Running a distributed search application in the Amazon cloud

March 24, 2010 | 2 min Read

Doing live presentations is always challenging, isn’t it? Especially here, at EclipseCon, I like to integrate some demo elements in my talks, but in case you are relying on external resources, such as a network, there is always the chance that it is not going to work during your presentation. And that’s exactly what happened when we did our talk on Monday.

For those who couldn’t attend you can find the slides below, for those who were in the room, here is the URL to our distributed demo search application that is still running on the cloud:

cloudle.eclipse.org/search - server has been shut down

We asked the audience at the very beginning of the talk to give us a URL of a website. Then we used g-Eclipse with a small JMX-management extension that we implemented for this talk in order to configure the SMILA framework running on several cloud nodes. (If you don’t know what SMILA is: It is a framework for building search solutions, in our case it was the glue between our exemplary back-end Apache Solr and a small RAP-based search front-end.) The next step was to start the web crawler on this remote machine with g-Eclipse to give it some time to download the web pages below the given URL and to build up an index.

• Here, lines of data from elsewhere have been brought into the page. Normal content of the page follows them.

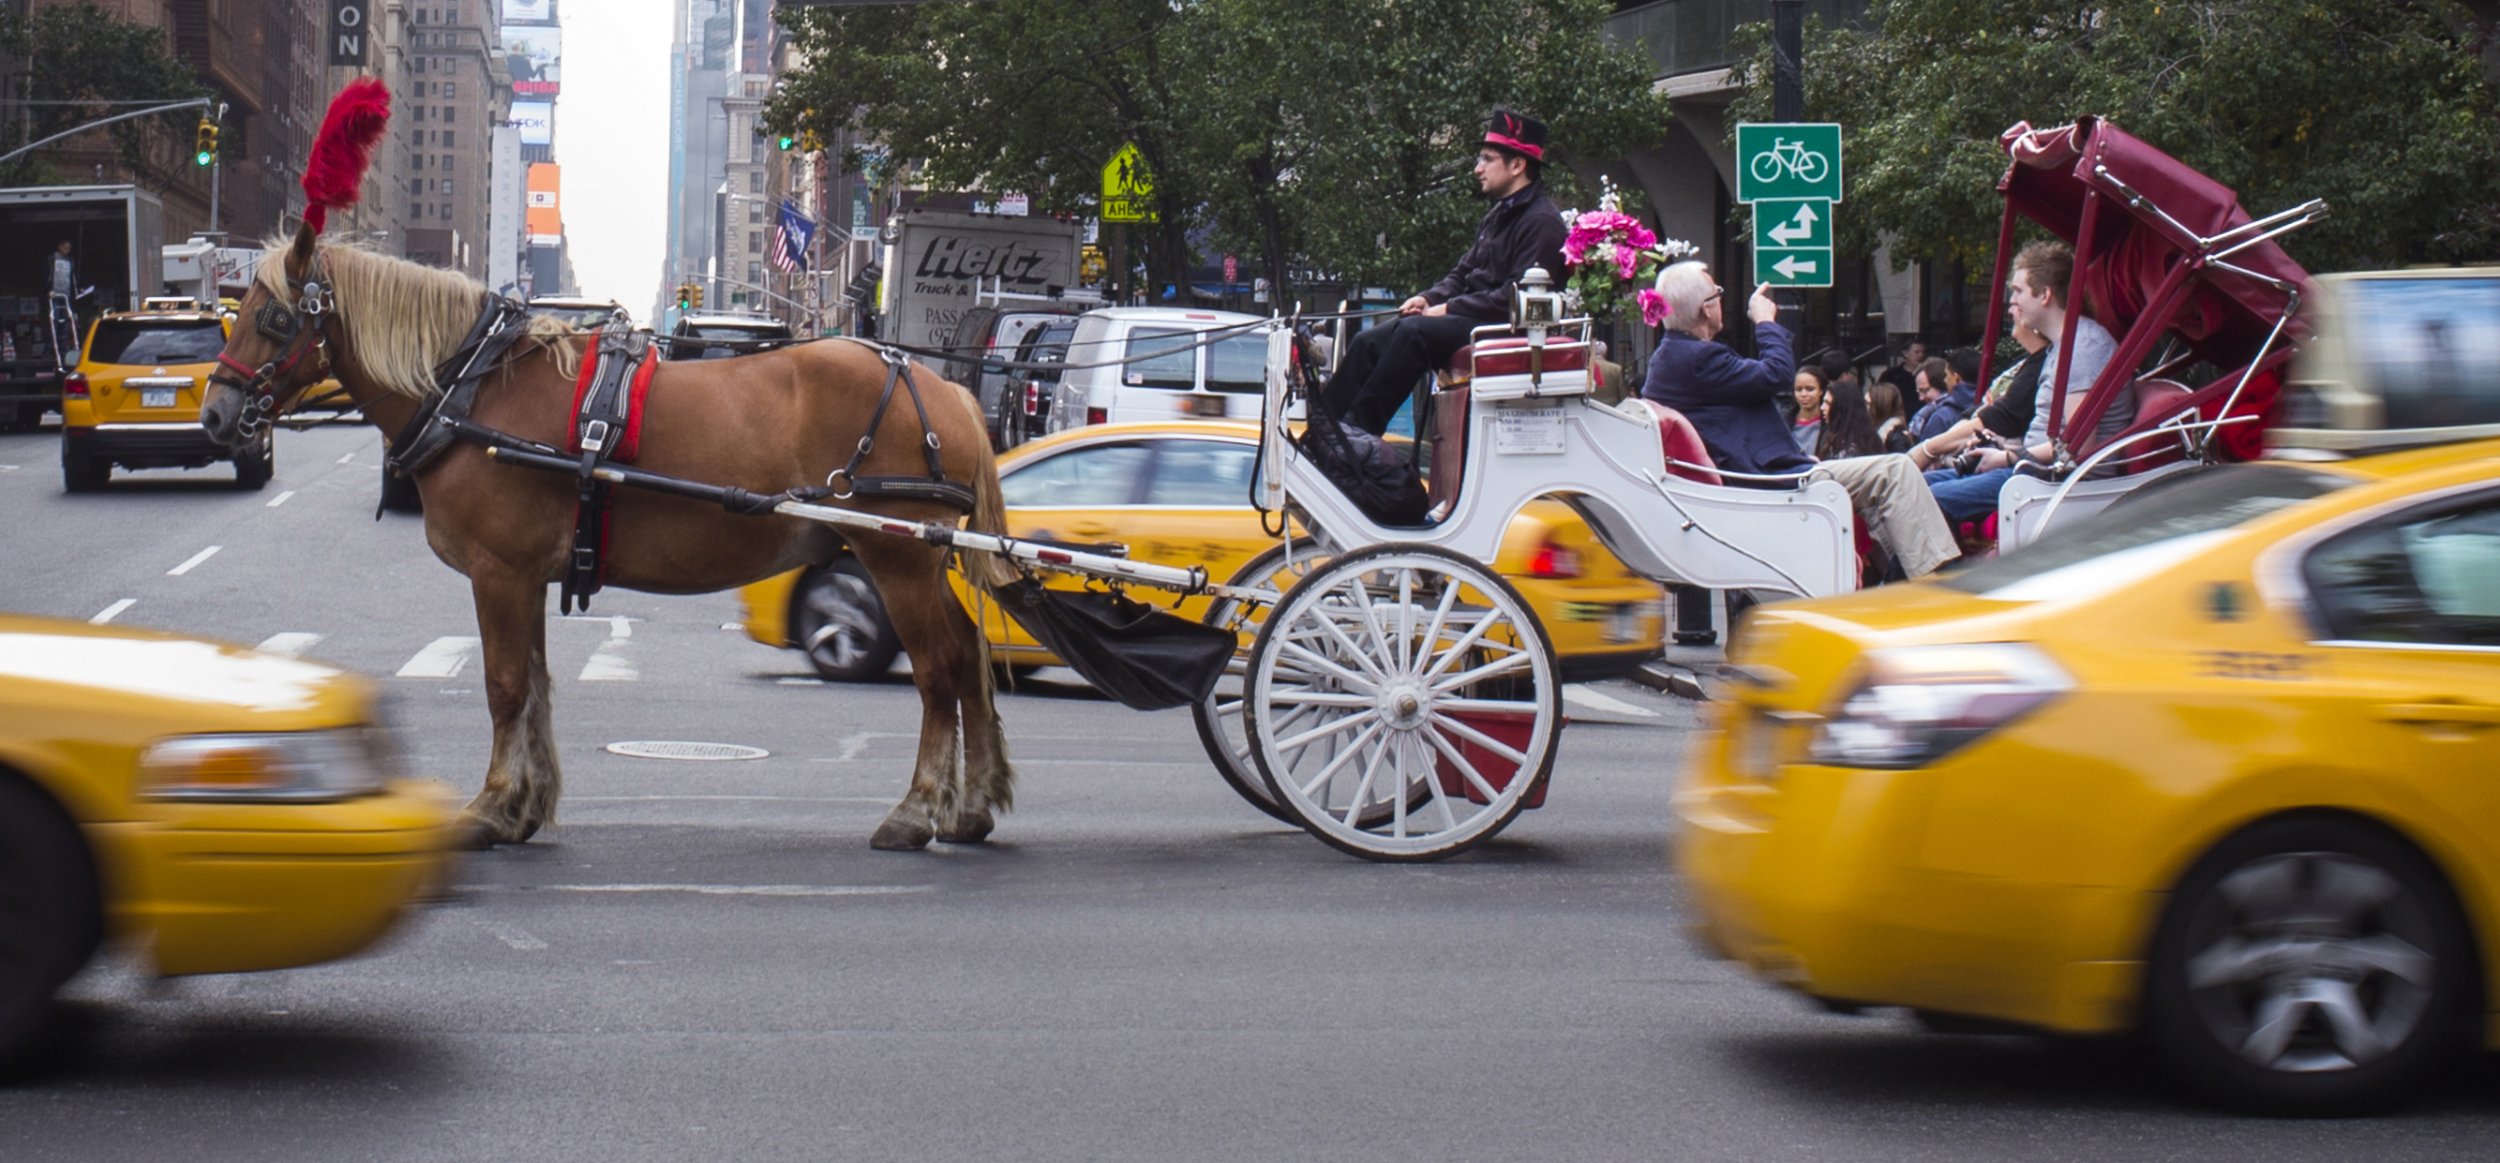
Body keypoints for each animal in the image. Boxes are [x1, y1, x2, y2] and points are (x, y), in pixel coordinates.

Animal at [195, 222, 1015, 845]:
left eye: (273, 318)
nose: (214, 413)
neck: (472, 389)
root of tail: (943, 388)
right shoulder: (526, 574)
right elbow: (534, 683)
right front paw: (525, 806)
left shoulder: (499, 570)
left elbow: (503, 685)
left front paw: (491, 806)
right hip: (910, 557)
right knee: (970, 652)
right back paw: (972, 807)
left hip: (896, 554)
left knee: (940, 669)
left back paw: (916, 810)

At that point in time I saw some network timeouts. Not a good sign but maybe only a temporary problem that goes away after some minutes, some minutes that we were using to explain what we did. See the slides yourself:

Our exemplary (and simplified) architecture has one front-end node that is running our little RAP search-UI, and several back-end nodes, each of them with a search index of its own and crawling a different set of URLs. At the end of the talk it was planned to make the remote machines known to each other and that means in this case that the front-end needs the addresses of the back-end nodes. Once again, we used g-Eclipse to add the other back-end nodes to its configuration.

Just for the records… it worked well when we tested it before the talk, and it worked immediately after it. Unfortunately we had some kind of weird network problems in our session.